REQUIRED WORK: From the entries that follow, copy exactly the lines beginning at the line holding "0.805000 3.415000 ;" and continuing through the line holding "RECT 3.515000 -0.085000".

(Excerpts from a dataset)
== Segment start ==

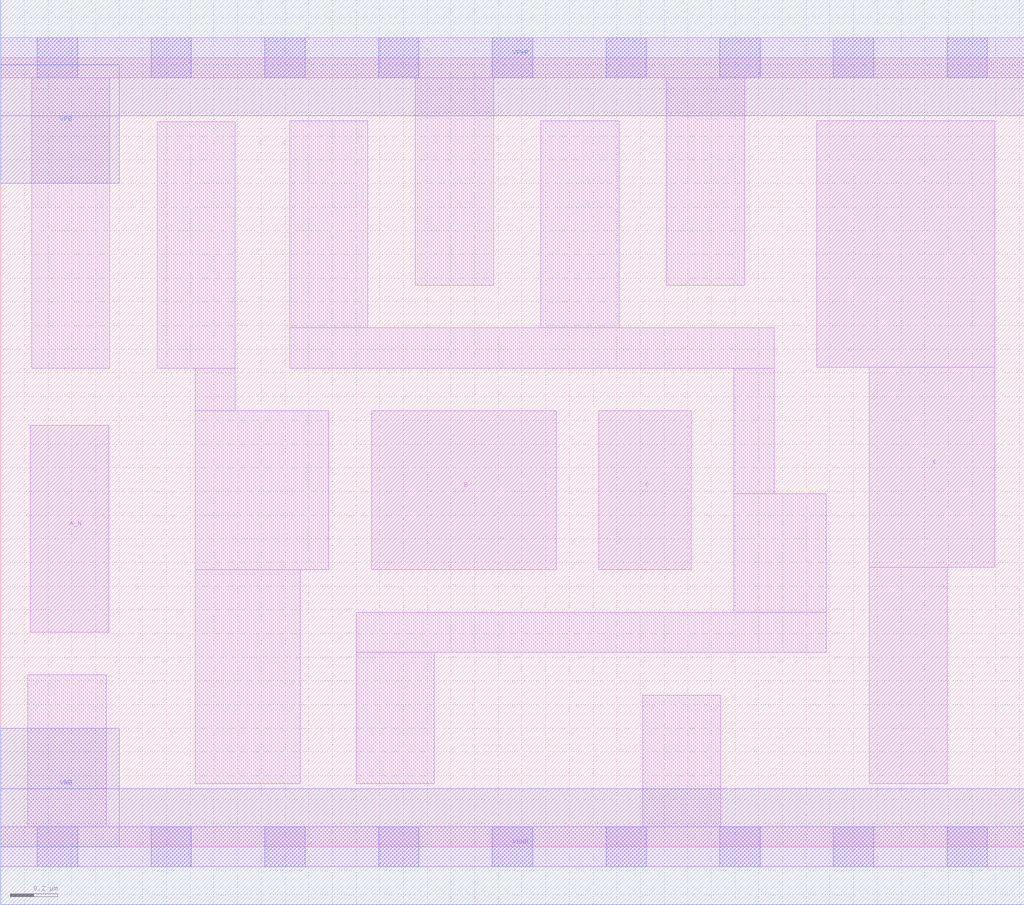
<source format=lef>
# Copyright 2020 The SkyWater PDK Authors
#
# Licensed under the Apache License, Version 2.0 (the "License");
# you may not use this file except in compliance with the License.
# You may obtain a copy of the License at
#
#     https://www.apache.org/licenses/LICENSE-2.0
#
# Unless required by applicable law or agreed to in writing, software
# distributed under the License is distributed on an "AS IS" BASIS,
# WITHOUT WARRANTIES OR CONDITIONS OF ANY KIND, either express or implied.
# See the License for the specific language governing permissions and
# limitations under the License.
#
# SPDX-License-Identifier: Apache-2.0

VERSION 5.5 ;
NAMESCASESENSITIVE ON ;
BUSBITCHARS "[]" ;
DIVIDERCHAR "/" ;
MACRO sky130_fd_sc_lp__and3b_lp
  CLASS CORE ;
  SOURCE USER ;
  ORIGIN  0.000000  0.000000 ;
  SIZE  4.320000 BY  3.330000 ;
  SYMMETRY X Y R90 ;
  SITE unit ;
  PIN A_N
    ANTENNAGATEAREA  0.376000 ;
    DIRECTION INPUT ;
    USE SIGNAL ;
    PORT
      LAYER li1 ;
        RECT 0.125000 0.905000 0.455000 1.780000 ;
    END
  END A_N
  PIN B
    ANTENNAGATEAREA  0.313000 ;
    DIRECTION INPUT ;
    USE SIGNAL ;
    PORT
      LAYER li1 ;
        RECT 1.565000 1.170000 2.345000 1.840000 ;
    END
  END B
  PIN C
    ANTENNAGATEAREA  0.313000 ;
    DIRECTION INPUT ;
    USE SIGNAL ;
    PORT
      LAYER li1 ;
        RECT 2.525000 1.170000 2.915000 1.840000 ;
    END
  END C
  PIN X
    ANTENNADIFFAREA  0.404700 ;
    DIRECTION OUTPUT ;
    USE SIGNAL ;
    PORT
      LAYER li1 ;
        RECT 3.445000 2.025000 4.195000 3.065000 ;
        RECT 3.665000 0.265000 3.995000 1.180000 ;
        RECT 3.665000 1.180000 4.195000 2.025000 ;
    END
  END X
  PIN VGND
    DIRECTION INOUT ;
    USE GROUND ;
    PORT
      LAYER met1 ;
        RECT 0.000000 -0.245000 4.320000 0.245000 ;
    END
  END VGND
  PIN VNB
    DIRECTION INOUT ;
    USE GROUND ;
    PORT
    END
  END VNB
  PIN VPB
    DIRECTION INOUT ;
    USE POWER ;
    PORT
    END
  END VPB
  PIN VNB
    DIRECTION INOUT ;
    USE GROUND ;
    PORT
      LAYER met1 ;
        RECT 0.000000 0.000000 0.500000 0.500000 ;
    END
  END VNB
  PIN VPB
    DIRECTION INOUT ;
    USE POWER ;
    PORT
      LAYER met1 ;
        RECT 0.000000 2.800000 0.500000 3.300000 ;
    END
  END VPB
  PIN VPWR
    DIRECTION INOUT ;
    USE POWER ;
    PORT
      LAYER met1 ;
        RECT 0.000000 3.085000 4.320000 3.575000 ;
    END
  END VPWR
  OBS
    LAYER li1 ;
      RECT 0.000000 -0.085000 4.320000 0.085000 ;
      RECT 0.000000  3.245000 4.320000 3.415000 ;
      RECT 0.115000  0.085000 0.445000 0.725000 ;
      RECT 0.130000  2.020000 0.460000 3.245000 ;
      RECT 0.660000  2.020000 0.990000 3.060000 ;
      RECT 0.820000  0.265000 1.265000 1.170000 ;
      RECT 0.820000  1.170000 1.385000 1.840000 ;
      RECT 0.820000  1.840000 0.990000 2.020000 ;
      RECT 1.220000  2.020000 3.265000 2.190000 ;
      RECT 1.220000  2.190000 1.550000 3.065000 ;
      RECT 1.500000  0.265000 1.830000 0.820000 ;
      RECT 1.500000  0.820000 3.485000 0.990000 ;
      RECT 1.750000  2.370000 2.080000 3.245000 ;
      RECT 2.280000  2.190000 2.610000 3.065000 ;
      RECT 2.710000  0.085000 3.040000 0.640000 ;
      RECT 2.810000  2.370000 3.140000 3.245000 ;
      RECT 3.095000  0.990000 3.485000 1.490000 ;
      RECT 3.095000  1.490000 3.265000 2.020000 ;
    LAYER mcon ;
      RECT 0.155000 -0.085000 0.325000 0.085000 ;
      RECT 0.155000  3.245000 0.325000 3.415000 ;
      RECT 0.635000 -0.085000 0.805000 0.085000 ;
      RECT 0.635000  3.245000 0.805000 3.415000 ;
      RECT 1.115000 -0.085000 1.285000 0.085000 ;
      RECT 1.115000  3.245000 1.285000 3.415000 ;
      RECT 1.595000 -0.085000 1.765000 0.085000 ;
      RECT 1.595000  3.245000 1.765000 3.415000 ;
      RECT 2.075000 -0.085000 2.245000 0.085000 ;
      RECT 2.075000  3.245000 2.245000 3.415000 ;
      RECT 2.555000 -0.085000 2.725000 0.085000 ;
      RECT 2.555000  3.245000 2.725000 3.415000 ;
      RECT 3.035000 -0.085000 3.205000 0.085000 ;
      RECT 3.035000  3.245000 3.205000 3.415000 ;
      RECT 3.515000 -0.085000 3.685000 0.085000 ;
      RECT 3.515000  3.245000 3.685000 3.415000 ;
      RECT 3.995000 -0.085000 4.165000 0.085000 ;
      RECT 3.995000  3.245000 4.165000 3.415000 ;
  END
END sky130_fd_sc_lp__and3b_lp
END LIBRARY

</source>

== Segment end ==

EXPECTED OUTPUT:
      RECT 0.635000  3.245000 0.805000 3.415000 ;
      RECT 1.115000 -0.085000 1.285000 0.085000 ;
      RECT 1.115000  3.245000 1.285000 3.415000 ;
      RECT 1.595000 -0.085000 1.765000 0.085000 ;
      RECT 1.595000  3.245000 1.765000 3.415000 ;
      RECT 2.075000 -0.085000 2.245000 0.085000 ;
      RECT 2.075000  3.245000 2.245000 3.415000 ;
      RECT 2.555000 -0.085000 2.725000 0.085000 ;
      RECT 2.555000  3.245000 2.725000 3.415000 ;
      RECT 3.035000 -0.085000 3.205000 0.085000 ;
      RECT 3.035000  3.245000 3.205000 3.415000 ;
      RECT 3.515000 -0.085000 3.685000 0.085000 ;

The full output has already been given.